Eramuslim.com – Sejak diturunkan oleh Allah Swt sebagai petunjuk dan rahmat bagi alam, Al-Qur’an telah ditentang kebenarannya oleh kaum kuffar dan musyrikin Quraisy Makah. Mereka tidak hanya mencaci wahyu Allah itu, tapi juga menudingnya sebagai cerita-cerita kuno atau asathir al-awwalin (QS. Al-Qalam: 15). Mereka juga menuduh Al-Qur’an adalah bikinan Nabi Saw.
Ketika Nabi Muhammad Saw dan para sahabatnya hijrah ke Madinah, cercaan terhadap Al-Qur’an juga terus berlanjut. Orang-orang kafir, kelompok Kristen, dan Yahudi seia-sekata menolak dan meragukan kebenaran ayat-ayat-Nya (QS Al-Baqarah: 23). Hal ini dapat dimaklumi, karena di antara tujuan kedatangan Al-Qur’an adalah merevisi dan meluruskan penyimpangan akidah dan pandangan hidup mereka.

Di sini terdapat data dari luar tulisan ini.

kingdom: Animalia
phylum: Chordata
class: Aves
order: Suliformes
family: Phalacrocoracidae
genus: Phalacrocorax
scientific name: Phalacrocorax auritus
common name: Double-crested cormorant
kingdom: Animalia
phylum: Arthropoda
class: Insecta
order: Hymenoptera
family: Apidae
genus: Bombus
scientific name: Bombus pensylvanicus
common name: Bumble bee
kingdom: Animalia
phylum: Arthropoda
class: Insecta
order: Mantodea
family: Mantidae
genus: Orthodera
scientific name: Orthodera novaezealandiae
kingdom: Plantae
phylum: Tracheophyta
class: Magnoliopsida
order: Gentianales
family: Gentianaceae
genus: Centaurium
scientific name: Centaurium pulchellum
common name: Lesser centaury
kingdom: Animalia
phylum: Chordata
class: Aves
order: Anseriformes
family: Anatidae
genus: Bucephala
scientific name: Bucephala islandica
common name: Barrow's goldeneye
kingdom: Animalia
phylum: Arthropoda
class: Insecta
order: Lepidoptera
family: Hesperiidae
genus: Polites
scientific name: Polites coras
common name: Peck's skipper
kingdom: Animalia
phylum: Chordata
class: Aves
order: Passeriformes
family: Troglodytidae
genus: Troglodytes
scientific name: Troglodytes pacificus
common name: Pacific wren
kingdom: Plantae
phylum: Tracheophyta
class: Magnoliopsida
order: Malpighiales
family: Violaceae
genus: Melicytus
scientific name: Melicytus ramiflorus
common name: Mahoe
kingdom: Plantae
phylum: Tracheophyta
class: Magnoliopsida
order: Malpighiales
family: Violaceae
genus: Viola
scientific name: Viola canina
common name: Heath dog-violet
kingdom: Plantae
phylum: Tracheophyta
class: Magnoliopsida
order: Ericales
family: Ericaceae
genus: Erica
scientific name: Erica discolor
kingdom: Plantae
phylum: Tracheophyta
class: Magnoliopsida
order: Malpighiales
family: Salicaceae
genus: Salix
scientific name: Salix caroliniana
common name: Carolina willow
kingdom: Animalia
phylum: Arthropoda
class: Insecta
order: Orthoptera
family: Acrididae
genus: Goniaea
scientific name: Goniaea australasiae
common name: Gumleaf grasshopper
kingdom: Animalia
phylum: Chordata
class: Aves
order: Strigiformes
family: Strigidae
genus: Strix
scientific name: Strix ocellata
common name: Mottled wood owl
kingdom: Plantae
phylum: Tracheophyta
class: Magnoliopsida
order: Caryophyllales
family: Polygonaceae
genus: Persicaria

Penentangan dan penolakan rupanya berlanjut terus pasca wafatnya Rasulullah Saw. Adalah Leo III, Kaisar Bizantium (717-741) yang berkata: “Mengenai kepunyaanmu (Al-Qur’an), kamu telah memberikan contoh-contoh yang salah, dan orang tahu, di antaranya, bahwa al-Hajjaj, kamu menyebutnya sebagai Gubernur Persia, menyuruh orang-orang untuk menghimpun buku-buku kuno, yang ia ganti dengan yang lain yang dikarangnya sendiri, menurut seleranya, dan yang ia propagandakan di mana-mana dalam bangsamu. ” (Adnin Armas, Metodologi Bibel dalam Studi Al-Qur’an, 2004)
Kalimat itu disampaikan Leo III sebagai jawaban atas surat yang dikirim khalifah ‘Umar bin Abdul ‘Aziz. Dalam surat balasan Leo III itu menunjukkan ia menuduh Al-Qur’an sebagai kitab yang dikarang sendiri oleh manusia sebagaimana kitab Injil.
Banyak ahli sejarah dan perbandingan agama menyebutkan, Injil ditulis dan disusun bukan pada Nabi Isa ‘alaihi al-salam (as), tapi ia dikerjakan setelah 200 tahun nabi Isa wafat. Itupun dengan berbagai versi dari para pendeta Kristen. Ada yang menyebut 65 sampai 73 penulis, tapi yang disepakati hanya empat, yakni, tulisan Matius Dia adalah salah satu kelompok Hawariyyun.